VwSen-110121/3/Kl/Rd Linz, am 14. Juli 2000

DVR.0690392

E R K E N N T N I S

Der unabhängige Verwaltungssenat des Landes Oberösterreich hat durch seine 8. Kammer (Vorsitzender: Dr. Konrath, Berichterin: Dr. Klempt, Beisitzer: Dr. Langeder) über die Berufung des K, vertreten durch Rechtsanwalt, gegen das Straferkenntnis der Bezirkshauptmannschaft Schärding vom 21.9.1999, VerkGe96-134-1999, wegen einer Verwaltungsübertretung nach dem Güterbeförderungsgesetz zu Recht erkannt:

I. Der Berufung wird insofern Folge gegeben, als die verhängte Geldstrafe auf 10.000 S, die Ersatzfreiheitsstrafe auf 33 Stunden, herabgesetzt wird. Im Übrigen wird das Straferkenntnis bestätigt.

II. Der Kostenbeitrag zum Verfahren erster Instanz ermäßigt sich auf 1.000 S (entspricht 72,67 €); zum Verfahren vor dem Oö. Verwaltungssenat ist kein Kostenbeitrag zu leisten.

Rechtsgrundlage:

zu I.: § 66 Abs.4 AVG iVm §§ 24, 19, 20 und 51 VStG.
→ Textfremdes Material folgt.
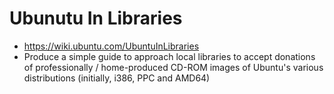 Ubunutu In Libraries
====================

-   <https://wiki.ubuntu.com/UbuntuInLibraries>
-   Produce a simple guide to approach local libraries to accept
    donations of professionally / home-produced CD-ROM images of
    Ubuntu's various distributions (initially, i386, PPC and AMD64)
zu II.: §§ 64 und 65 VStG.

Entscheidungsgründe:

1. Mit Straferkenntnis der Bezirkshauptmannschaft Schärding vom 21.9.1999, VerkGe96-134-1999, wurde über den Bw eine Geldstrafe von 20.000 S, für den Fall der Uneinbringlichkeit eine Ersatzfreiheitsstrafe von 67 Stunden, wegen einer Verwaltungsübertretung gemäß § 23 Abs.1 Z8 GütbefG iVm Art.5 Abs.4 dritter Satz der Verordnung (EWG) Nr. 881/92 verhängt, weil er am 31.8.1999 als Lenker des Lastkraftwagens mit dem deutschen Kennzeichen und dem Anhänger mit dem deutschen Kennzeichen (Zulassungsbesitzer: E), eine gewerbsmäßige Beförderung von Gütern (Sammelgut) von Wien in Richtung Frankfurt, Deutschland, durchgeführt hat, ohne dass er bei diesem grenzüberschreitenden gewerblichen Güterkraftverkehr im Fahrzeug am 31.8.1999 um 10.00 Uhr auf dem Amtsplatz des Zollamtes Suben, bei Strkm. 75,000, Gemeindegebiet Suben, eine auf den Namen des Transportunternehmens (E) ausgestellte beglaubigte Abschrift der Gemeinschaftslizenz gemäß der Verordnung (EWG) Nr. 881/92 mitgeführt hat.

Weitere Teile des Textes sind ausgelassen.